● **CONSIGNE**
Recopiez à l'identique chacune des lignes ci-dessous, sans rien y changer.

____

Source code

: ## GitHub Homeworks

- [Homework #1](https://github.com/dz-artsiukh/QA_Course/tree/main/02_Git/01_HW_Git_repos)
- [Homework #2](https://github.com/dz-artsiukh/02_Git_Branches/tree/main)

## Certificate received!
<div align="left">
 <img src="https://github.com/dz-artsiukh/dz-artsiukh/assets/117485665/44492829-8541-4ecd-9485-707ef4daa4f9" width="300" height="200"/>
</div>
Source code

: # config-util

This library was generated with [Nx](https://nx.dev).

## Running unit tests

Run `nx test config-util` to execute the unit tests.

____

● **RÉSULTAT**
Source code

: ## GitHub Homeworks

- [Homework #1](https://github.com/dz-artsiukh/QA_Course/tree/main/02_Git/01_HW_Git_repos)
- [Homework #2](https://github.com/dz-artsiukh/02_Git_Branches/tree/main)

## Certificate received!
<div align="left">
 <img src="https://github.com/dz-artsiukh/dz-artsiukh/assets/117485665/44492829-8541-4ecd-9485-707ef4daa4f9" width="300" height="200"/>
</div>
Source code

: # config-util

This library was generated with [Nx](https://nx.dev).

## Running unit tests

Run `nx test config-util` to execute the unit tests.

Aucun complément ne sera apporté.